Using this calculator a value of 10 uF gave 218 mA at ~12 VDC for 110 VAC, 60 Hz input. 50 Hz gave 180 mA.
230 VAC, 50 HZ, 4.75 uF full wave , 12 VDC gives 192 mA
A half wave circuit will give about half that.
ADDED
C1 MUST be mains rated.
BR1 can be 4 x 1N400x diodes or a mains rated bridge. (Theoretically does not need to be mains rated but ...).
Caps that are rated to connect across mains (phase-neutral) are X rated and must withstand Vrms x 1.414 PLUS expected peaks and surges and transients. They are made of sterner stuff than eg just a 230 VAC x 1.414 Volt cap for 230 VAC operation.

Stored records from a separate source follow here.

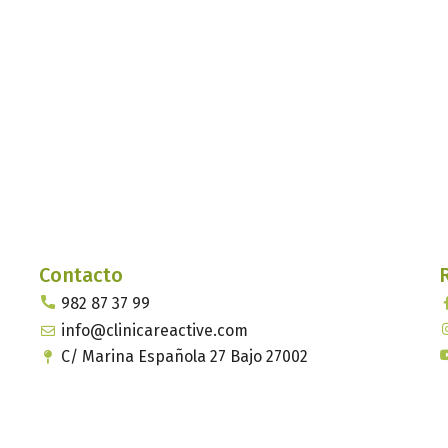
Contacto
982 87 37 99
info@clinicareactive.com
C/ Marina Española 27 Bajo 27002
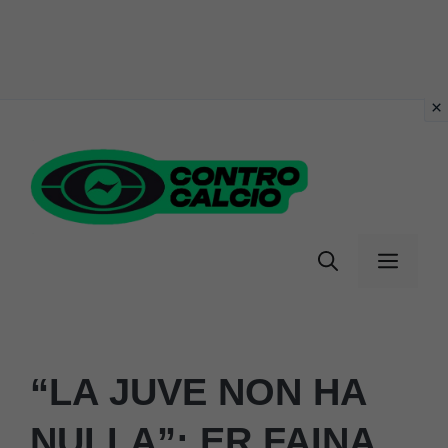
Vai
al
contenuto
Menu
“LA JUVE NON HA
NULLA”: ER FAINA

Caps that are designed to operate from mains to ground (eg phase-ground) are Y rated - a lesser but still demanding requirement.
Best Answer
How confident are you that your rectified mains voltage will be exactly 310V?
How confident are you that 100 LEDs in series will have a voltage drop of exactly 310V?
Have you read the datasheet? What is the Forward Voltage tolerance specification?
What if your mains is actually 315V and/or your string of LEDs adds up to 308V?
LEDs need current limiting - they are not voltage-driven devices.